Two years ago, in Autumn 2005, fixed rates dipped to a low point, with an average rate for a two year deal being just 4.56%. If borrowers on these low rates don't take any action when their deal matures, they will automatically move onto a standard variable rate mortgage, with a current average rate of around 7.75%. This will lead to a rate increase of over 3%.

Even if these ‘rate shocked' borrowers remortgage to another two year fixed rate deal or try to secure a rate for a longer period they are still likely to experience an increase in payments. Since Autumn 2005, the average two year fixed rate has risen by over 1.80% from 4.56% to around 6.41%. On a £100,000 mortgage, this increase would cost customers an additional £110 per month.

In order to keep monthly repayments as low as possible, borrowers need to be choose their mortgage carefully. For example, a five year fixed rate with Halifax costs 6.89% compared to just 6.13% at Nationwide. Each month this difference in rate would cost borrowers £44. Over the five year deal period it would cost a borrower £2,675 more.**

Borrowers can often save money by switching to a new mortgage before their current deal ends. Many believe that to avoid early repayment charges they must wait until their deal expires before arranging a new fixed rate. However, Nationwide allows borrowers to switch to another Nationwide deal in the final three months of their fixed rate without any penalties. This avoids borrowers moving onto standard variable rates, which are usually higher than fixed rates.

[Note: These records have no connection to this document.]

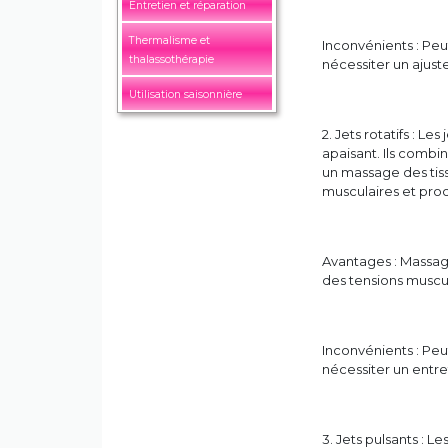
Entretien et réparation
Thermalisme et
Inconvénients : Peu
thalassothérapie
nécessiter un ajust
Utilisation saisonnière
2. Jets rotatifs : L
apaisant. Ils combin
un massage des tiss
musculaires et proc
Avantages : Massag
des tensions muscul
Inconvénients : Peut
nécessiter un entre
3. Jets pulsants : L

Matthew Carter, Nationwide's director of mortgages, said: "For some borrowers it will come as a quite a fright to see their mortgage payments increase dramatically. To absorb some of this shock, borrowers need to consider remortgaging as soon as their deal ends, or beforehand if their lender allows it. Those who prefer to avoid the unexpected may be thinking about fixing for a longer period. Since the Bank of England base rate has been rising we have seen a great deal of interest in our longer term deals, including our 25 year fixed rate deal."

For further information please contact :

Zoe Stevens, tel: 01793 655423, email:
Steve Blore, tel: 01793 655199, email:


*Based on an average loan size of £120,869, monthly mortgage payments would rise from £676 (based on a fixed rate of 4.56%) to £913 (based on typical SVR of 7.75%) – payment shock of £237.

** Savings are over the five year deal period of the mortgage and are based on a term of 18 years, a repayment loan of £102,282 at an LTV of 75%. Calculations assume reservation fees are paid upfront.

250,000 borrowers are due to come to the end of a two year fixed rate mortgage between October and December 2007 – figures sourced from CML.